Business

Amaras-Law

At a Glance – Amara’s Law

Looking at hype in the short and long term

Innovators are universally wary of living up to hype, and with good reason. No matter how ground breaking a technology may be, if it fails to meet expectations then its adoption will be seriously compromised. Unfortunately, it’s all too easy to get carried away. Chatbots, cryptocurrencies and the first wave of Virtual Reality products all suffered from inflated consumer expectations. However, our tendency to overhype new products, services and technologies doesn’t end there.

Enter Amara’s Law, devised and coined by the American scientist Roy Amara. Amara was a prominent futurist, and was president of the Institute for the Future from 1971 to 1990. Unlike many other technological doctrines, Amara’s Law is beautifully simple. It recognises that whilst we overestimate the short term effect of a technology, we underestimate its long term impact too. This of course ties in with Gartner’s Hype Cycle, which tracks the gradual adoption of a technology or product. A present day example of Amara’s law in action is Artificial Intelligence. Predictions about the short term applications of AI are extensive. However, when it comes to the future, there’s serious uncertainty.

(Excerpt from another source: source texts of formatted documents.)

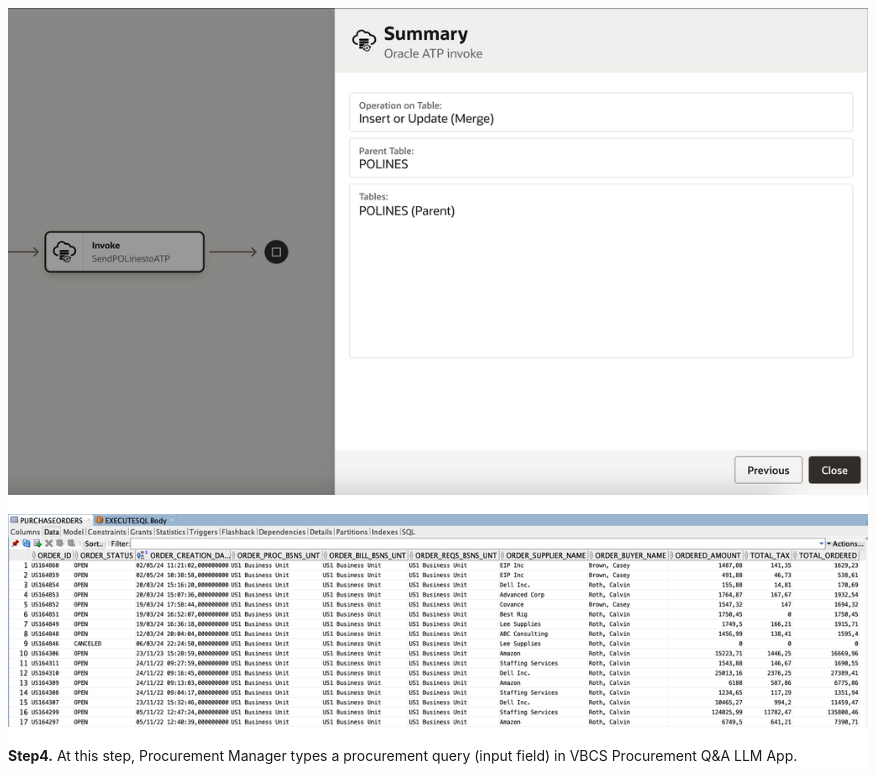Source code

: <img src="./images/11_oic_oci_streaming_to_atp_po_tables_integration_3.png"></img>

<img src="./images/2_gen_ai_procurement_qa_app.png"></img>

**Step4.** At this step, Procurement Manager types a procurement query (input field) in VBCS Procurement Q&A LLM App.
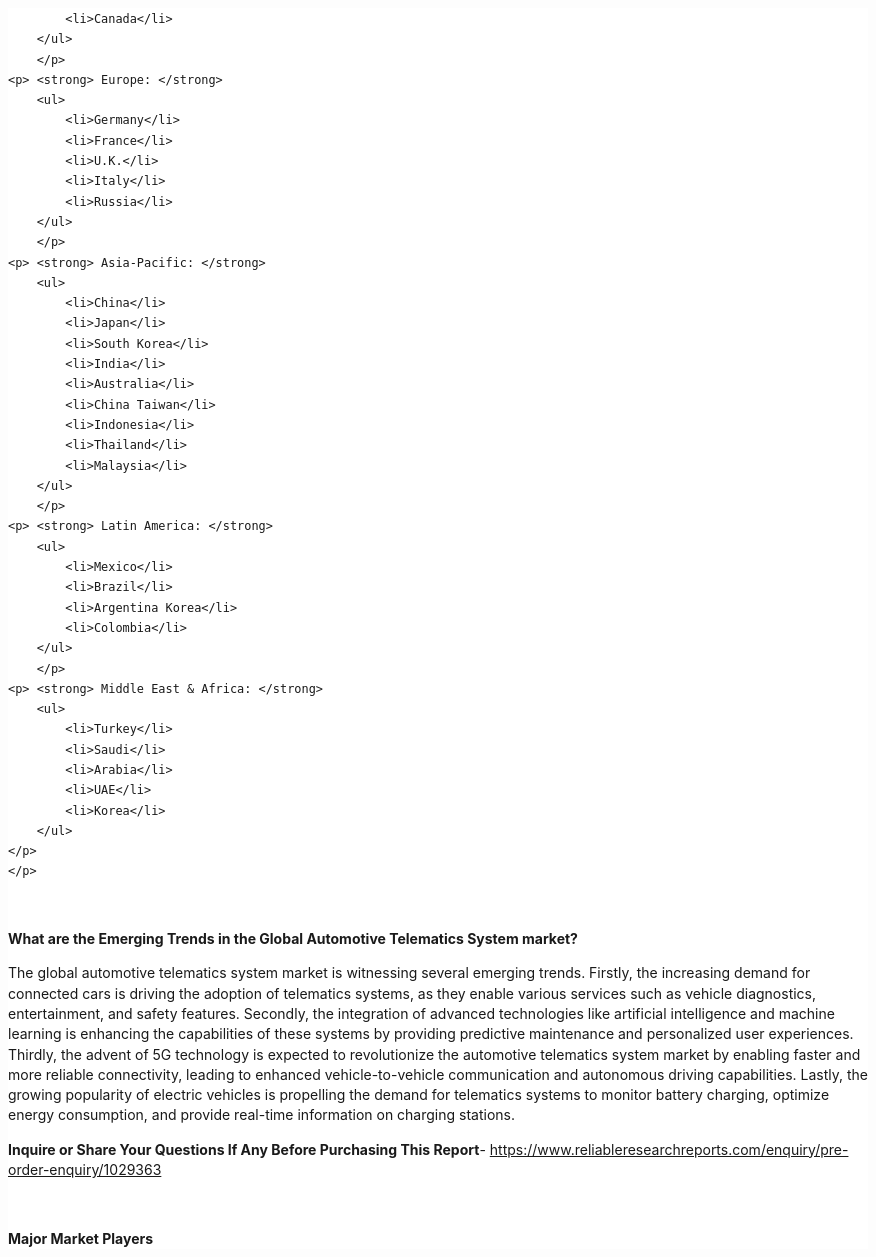             <li>Canada</li>
        </ul>
        </p> 
    <p> <strong> Europe: </strong>
        <ul>
            <li>Germany</li>
            <li>France</li>
            <li>U.K.</li>
            <li>Italy</li>
            <li>Russia</li>
        </ul>
        </p> 
    <p> <strong> Asia-Pacific: </strong>
        <ul>
            <li>China</li>
            <li>Japan</li>
            <li>South Korea</li>
            <li>India</li>
            <li>Australia</li>
            <li>China Taiwan</li>
            <li>Indonesia</li>
            <li>Thailand</li>
            <li>Malaysia</li>
        </ul>
        </p> 
    <p> <strong> Latin America: </strong>
        <ul>
            <li>Mexico</li>
            <li>Brazil</li>
            <li>Argentina Korea</li>
            <li>Colombia</li>
        </ul>
        </p> 
    <p> <strong> Middle East & Africa: </strong>
        <ul>
            <li>Turkey</li>
            <li>Saudi</li>
            <li>Arabia</li>
            <li>UAE</li>
            <li>Korea</li>
        </ul>
    </p>
    </p>
<p>&nbsp;</p>
<p><strong>What are the Emerging Trends in the Global Automotive Telematics System market?</strong></p>
<p><p>The global automotive telematics system market is witnessing several emerging trends. Firstly, the increasing demand for connected cars is driving the adoption of telematics systems, as they enable various services such as vehicle diagnostics, entertainment, and safety features. Secondly, the integration of advanced technologies like artificial intelligence and machine learning is enhancing the capabilities of these systems by providing predictive maintenance and personalized user experiences. Thirdly, the advent of 5G technology is expected to revolutionize the automotive telematics system market by enabling faster and more reliable connectivity, leading to enhanced vehicle-to-vehicle communication and autonomous driving capabilities. Lastly, the growing popularity of electric vehicles is propelling the demand for telematics systems to monitor battery charging, optimize energy consumption, and provide real-time information on charging stations.</p></p>
<p><strong>Inquire or Share Your Questions If Any Before Purchasing This Report</strong>- <a href="https://www.reliableresearchreports.com/enquiry/pre-order-enquiry/1029363">https://www.reliableresearchreports.com/enquiry/pre-order-enquiry/1029363</a></p>
<p>&nbsp;</p>
<p><strong>Major Market Players</strong></p>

We know that AI will imminently change our lives, but we only look so far ahead before beginning to worry about potential negative effects.

At a time of unprecedented disruption, it’s more important than ever to be aware of Amara’s Law. It’s clear that businesses need to consider all manner of theories including hype cycles and the Innovator’s Dilemma, but Amara’s Law is applicable to consumers as well as companies. Now that technological growth is so fast paced, it’s becoming the consumer’s responsibility to give innovation a fighting chance.